A pocos pasos de él, apoyado negligentemente en una roca, vio a Larry Percival.

Larry tenía los brazos cruzados y a pesar de las tinieblas casi absolutas se veía que no iba a hacer ningún gesto para tocar sus armas. En sus labios había dibujada una sonrisa. Y sus ojos seguían mirando de aquella forma cruel, casi inhumana.

Lorna, al verlo, lanzó un gemido de estupor.

Pero mucho mayor aún era el estupor de Colman.

—¿Tú…? —musitó.

—Yo mismo. Y si te parece que no me has reconocido bien, puedes encender un fósforo.

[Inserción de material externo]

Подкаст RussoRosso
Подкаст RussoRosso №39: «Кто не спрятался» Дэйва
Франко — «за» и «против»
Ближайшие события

—Muchas ganas tienes de bromear en la noche de tu muerte, Larry.

—Mi padre decía que, desde que nacemos, todas las noches morimos un poco. Celebro saber que mi padre y tú estáis de acuerdo, Colman.

—¿No se te ha ocurrido pensar que tengo cuatro hombres aquí cerca, imbécil? Seguramente nos han oído ya y se han puesto en movimiento. Te estarán rodeando en estos instantes.

—Peor para ellos.

—¿Sí? Tiene gracia.

—Si son cuatro hombres y yo llevo doce balas en los revólveres, puedes echar la cuenta tú mismo. Corresponden a tres por cada uno. Pero no quiero matarlos porque luego me tendría que pasar abriendo sepulturas toda la noche.

Colman estaba seguro de que podía matar a aquel hombre, de que tenía la partida ganada, pero aun así la lengua y la garganta se le habían quedado secas.

Intentó ganar unos minutos, justo los necesarios para que sus hombres pudieran acorralarle.

—¿Cómo lograste escapar de la casa de Halloran? —preguntó—. Estabas bien atado…

—Me costó horas librarme de los nudos.

—¿Y el agente del sheriff? ¿No vino?

—Claro que vino.

—¿No vio el cadáver de su jefe?

—Al entrar estuvo a punto de tropezar con él, y darse de narices contra el suelo.

—¿Y aun así no te mató?

—Es que el pobre, al salvarse de dar de narices contra el suelo, dio de narices contra mis puños.

Colman abrió su boca reseca. Aquel tipo estaba loco al seguirle el juego. Seguro que sus hombres le acorralaban ya. Seguro que un minuto después podría pisar su cadáver.

—Es lo único que te faltaba para redondear tu carrera, Larry —murmuró quedamente.

—Eso no te importa ya. ¿No dices que vas a matarme? Pues ahí terminará todo.

—Lo haré, seguro que lo haré. Pero antes quisiera saber por qué has venido en mi busca.

—Es que me has caído simpático.

—Pues hemos procurado no dejar demasiadas huellas, excepto en aquellos lugares donde podíamos confundir a los que nos siguieran.

—¿De verdad? Pues ni que fuerais un regimiento amigo. Hasta un niño podría seguiros. Y ahora hazme caso y deja en paz a la chica.

Colman fue a contestar, pero en ese momento las palabras quedaron cortadas en su garganta y estuvo a punto de lanzar un grito de alegría.

Porque uno de sus pistoleros acababa de aparecer ya por detrás del cuerpo de Larry Percival.